When Covid came to town I started learning French to do something constructive. I started with 1 hour+ Duolingo a day, then after a year I added comic books (Tintin/Asterix/Spirou/Natacha/etc.). Now I am reading the Maigret novels.
I finished the Duolingo course after ~3 years but they added more content so now I do ~15min a day just for fun, while most of my learning is through reading interesting novels, like Maigret.
I also took the ANUx’s Astrophysics XSeries Program on EdX, it’s spectacular and I learned so much from it. So I keep better up with new discoveries and understand what’s going on.
programming. now I’m getting a university education in the field.
Nightly drinking. At this point, I don’t know what life was like before I started, and as much as I know I’m shortening my life, I actually really enjoy the daily stress relief - I’m weirdly happier overall these days as a result, although I do keep my intake low.
I don’t smoke, vape, trip, weed is a no go, as it triggers psychotic thought patterns, and I don’t take anything else (unless caffeine counts, in which case, I’d rather fucking kill myself than give up coffee.) I enjoy having something to lean on.
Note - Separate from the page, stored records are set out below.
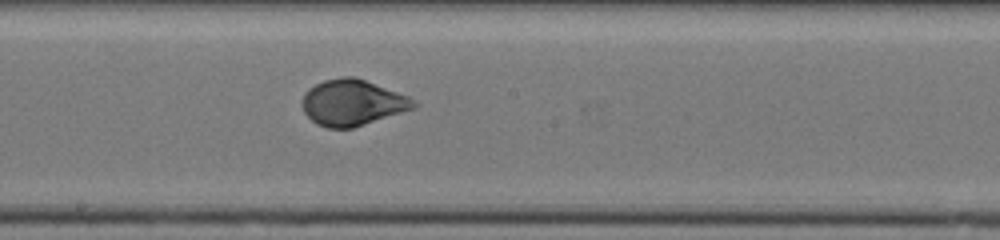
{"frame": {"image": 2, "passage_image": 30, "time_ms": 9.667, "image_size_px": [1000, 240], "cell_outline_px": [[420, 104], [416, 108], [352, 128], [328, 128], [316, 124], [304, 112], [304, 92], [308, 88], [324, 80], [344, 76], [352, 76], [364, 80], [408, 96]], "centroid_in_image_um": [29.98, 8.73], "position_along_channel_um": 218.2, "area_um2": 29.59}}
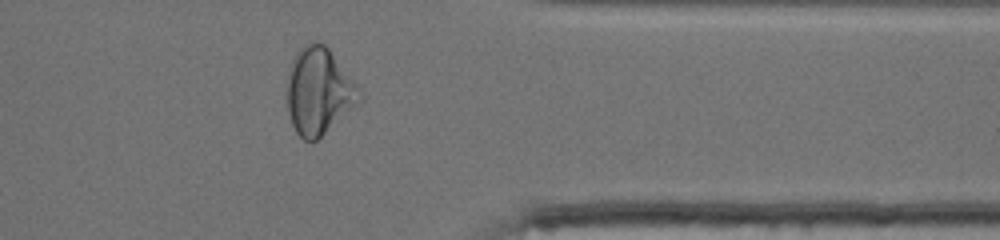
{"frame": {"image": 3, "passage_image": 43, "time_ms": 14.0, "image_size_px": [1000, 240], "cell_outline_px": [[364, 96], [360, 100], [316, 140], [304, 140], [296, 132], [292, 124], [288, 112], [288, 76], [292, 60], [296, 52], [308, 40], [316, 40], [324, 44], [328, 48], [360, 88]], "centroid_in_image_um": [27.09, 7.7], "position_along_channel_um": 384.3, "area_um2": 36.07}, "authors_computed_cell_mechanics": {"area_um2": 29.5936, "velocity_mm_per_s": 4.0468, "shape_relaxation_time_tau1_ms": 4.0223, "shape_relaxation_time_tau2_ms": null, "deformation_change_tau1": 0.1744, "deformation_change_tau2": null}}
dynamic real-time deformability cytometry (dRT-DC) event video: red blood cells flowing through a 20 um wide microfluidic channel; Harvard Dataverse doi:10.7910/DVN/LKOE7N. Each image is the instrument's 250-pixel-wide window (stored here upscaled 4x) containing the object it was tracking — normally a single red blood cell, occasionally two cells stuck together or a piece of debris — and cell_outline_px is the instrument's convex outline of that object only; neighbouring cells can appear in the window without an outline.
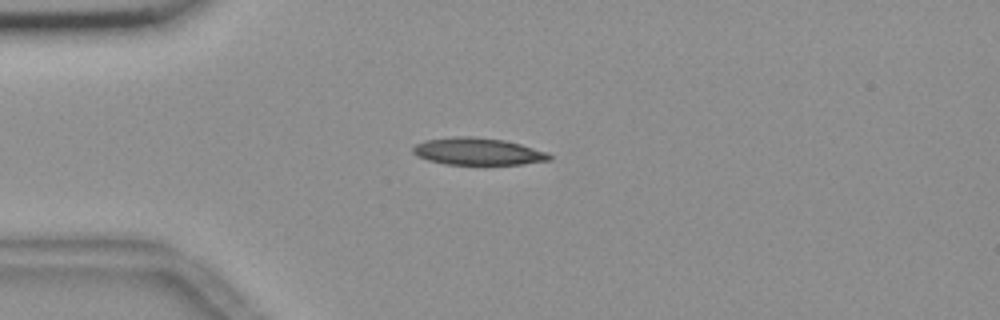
{"species": "common noctule bat (a hibernating species)", "species_latin": "Nyctalus noctula", "temperature_condition": "room temperature", "stored_images_in_passage": 42, "camera_frame_rate_fps": 3000, "um_per_image_px": 0.085, "animal": {"sex": "female", "body_mass_g": 18.4}, "frame": {"image": 1, "passage_image": 1, "time_ms": 0.0, "image_size_px": [1000, 320], "cell_outline_px": [[552, 160], [524, 164], [444, 164], [428, 160], [416, 156], [412, 152], [412, 148], [416, 144], [424, 140], [460, 136], [472, 136], [504, 140], [520, 144], [548, 152], [552, 156]], "centroid_in_image_um": [40.62, 12.87], "position_along_channel_um": 44.4, "area_um2": 21.62}}
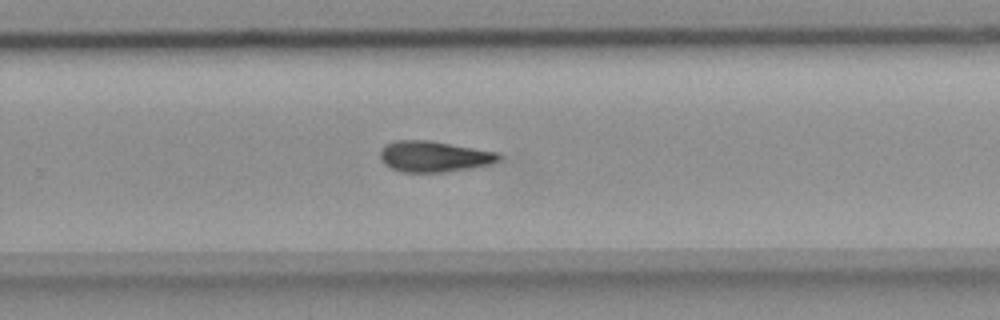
{"frame": {"image": 2, "passage_image": 23, "time_ms": 7.333, "image_size_px": [1000, 320], "cell_outline_px": [[500, 160], [492, 164], [472, 168], [444, 172], [400, 172], [384, 164], [380, 160], [380, 148], [384, 144], [396, 140], [428, 140], [500, 152]], "centroid_in_image_um": [36.88, 13.3], "position_along_channel_um": 292.9, "area_um2": 21.68}}
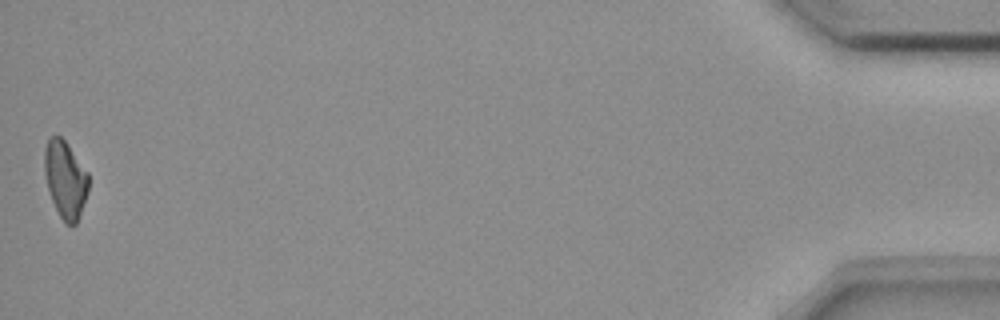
{"frame": {"image": 3, "passage_image": 42, "time_ms": 13.667, "image_size_px": [1000, 320], "cell_outline_px": [[88, 192], [76, 224], [64, 224], [52, 200], [48, 188], [44, 172], [44, 148], [48, 140], [52, 136], [60, 136], [64, 140], [88, 172]], "centroid_in_image_um": [5.55, 15.25], "position_along_channel_um": 429.7, "area_um2": 19.59}}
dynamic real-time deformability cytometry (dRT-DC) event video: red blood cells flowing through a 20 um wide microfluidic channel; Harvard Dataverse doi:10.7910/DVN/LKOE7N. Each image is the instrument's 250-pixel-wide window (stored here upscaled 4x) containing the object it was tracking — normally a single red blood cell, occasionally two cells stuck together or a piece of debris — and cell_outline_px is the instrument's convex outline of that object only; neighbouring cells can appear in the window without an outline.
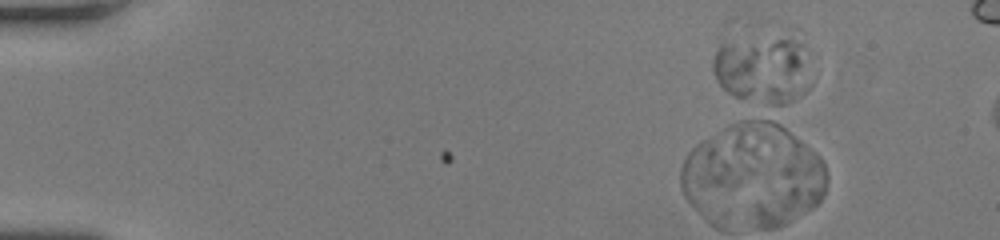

We’re all dying, some of us slightly faster than others by choice. I don’t think a couple whiskeys a night is all that bad, all things considered. The world is moving in a direction I’m not compatible with on a deeply personal level anyway, so fuck living until 80.
I’m on a similar wavelength, however I’ve noticed my “couple nightly drinks” over time has turned (at times) into half a bottle.
Please do a better job managing your intake than I have, it was a hard look in the mirror that night.
My hobby of home automation, and running a home lab REALLY stopped up.
Pre-pandemic, I had a single server, pretty small, quiet, low energy usage. Post-pandemic, I have a full rack, redundant power, and tons of resources, and hundreds of containers and services.
Home automation: Pre-pandemic, I didn’t have too much. Few security cameras, and a small handful of devices, mostly controlled by alexa. Post-pandemic, I can tell you every time you forget to wash your hands after taking a shit. I know exactly how much energy and instantaneous power nearly every device in my house uses. I have automated just about anything you can imagine. Pools, opening windows, controlling a fireplace, scaring cats away from the kitchen table… you name it, and I have likely automated it and/or built hardware to automate it.
My other big hobby, was working on automotive projects: Pre-pandemic, I build a 1,000hp street-legal “race-car”. Would drive it to work occasionally. Spent a lot of time in my garage with tig welders, plasma cutters, metal lathes… etc. Post-pandemic, I honestly have not touched anything in my garage in years. I don’t really drive anywhere due to being full time WFH. So, I have not had much interest in messing with it. Also, its been really hot the last few years.
Hundreds of containers? Do you have a list handy? Been doing this for years and I may have 2 dozen
I used to have a list, somewhere. But. will, instead summarize it a bit.
External-facing websites (for both myself, and hosted for other clients).
A few discord bots I created, and host.
10-20 containers for home-automation.
10-15 containers for “Media” management.
A handful of containers for document/photo archival / storage / etc.
Containers for managing storage, backups. etc.
Containers for network management (unifi), SMTP, etc.
Containers for monitoring.
Keep in mind, most common “applications” will run at least two containers (one for the app, one for the database), and, occasionally a redis container.
I run services redundantly when possible. Ie- traefik runs as a daemonset, across all of my nodes. As does longhorn storage.
That being said, I’d guess I am only running around 40-60 total applications, but, those 40-60 turns into a couple hundred containers.